Pecan Pie Cookies
Pecan Pie Cookies is a vegetarian recipe with 54 servings. One serving contains 95 calories, 1g of protein, and 5g of fat. This recipe covers 1% of your daily requirements of vitamins and minerals. Thanksgiving will be even more special with this recipe. This recipe is typical of Southern cuisine. From preparation to the plate, this recipe takes about 45 minutes. A mixture of butter, corn syrup, pecans, and a handful of other ingredients are all it takes to make this recipe so flavorful.
Instructions
Beat 1 cup butter and sugar at medium speed with an electric mixer until light and fluffy.
Add 1/2 cup corn syrup and egg yolks, beating well. Gradually stir in flour; cover and chill 1 hour.
Melt 1/4 cup butter in a heavy saucepan over medium heat; stir in powdered sugar and 3 tablespoons corn syrup. Cook, stirring often, until mixture boils.
Remove from heat. Stir in pecans; chill 30 minutes. Shape mixture by 1/2 teaspoonfuls into 1/4-inch balls; set aside.
Shape cookie dough into 1-inch balls; place 2 inches apart on lightly greased baking sheets.
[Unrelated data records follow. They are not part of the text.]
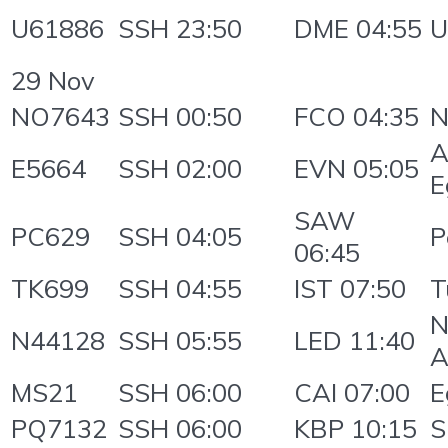
U61886
SSH 23:50
DME 04:55
U
29 Nov
NO7643
SSH 00:50
FCO 04:35
N
A
E5664
SSH 02:00
EVN 05:05
E
SAW
PC629
SSH 04:05
P
06:45
TK699
SSH 04:55
IST 07:50
T
N
N44128
SSH 05:55
LED 11:40
A
MS21
SSH 06:00
CAI 07:00
E
PQ7132
SSH 06:00
KBP 10:15
S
Beat egg whites until foamy; brush on dough balls.
Bake at 375 for 6 minutes.
Remove from oven, and place pecan balls in center of each cookie.
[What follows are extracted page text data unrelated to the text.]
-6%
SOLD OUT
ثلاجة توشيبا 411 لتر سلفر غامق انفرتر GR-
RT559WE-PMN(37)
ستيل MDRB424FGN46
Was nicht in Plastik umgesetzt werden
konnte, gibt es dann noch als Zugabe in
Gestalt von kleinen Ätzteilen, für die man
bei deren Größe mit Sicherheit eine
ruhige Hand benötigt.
Bake 8 to 10 more minutes or until lightly browned. Cool 5 minutes on baking pans; remove to wire racks to cool completely. Freeze up to 1 month, if desired.
Recommended wine: Riesling, Sparkling Wine, Zinfandel
Southern works really well with Riesling, Sparkling Wine, and Zinfandel. In general, there are a few rules that will help you pair wine with southern food. Food-friendly riesling or sparkling white wine will work with many fried foods, while zinfandel is great with barbecued fare. The Von Winning Winnings Riesling with a 4 out of 5 star rating seems like a good match. It costs about 20 dollars per bottle.
![Von Winning Winnings Riesling]()
Von Winning Winnings Riesling
If you loved the 2014 — and if you didn't, we need to send out a search party for your heart — you’ll find this one happy, happy, happy. Stronger than '14, it's also both drier and richer. And that’s as it should be; the pittance of sweetness it contains will rise and fall with the structure of each year's wine, because that's what sensible vintners do. The others just set up a formula and the wine"“has—XY— grams of sugar and zat's zat." Not Winnings Riesling. This will always be teasingly dry and teasingly sweet so you’ll keep changing your mind ("Wait, it's a dry wine, no, it's a sweet wine, no wait, it's a dry wine again….") while the bottle empties faster than you could have imagined.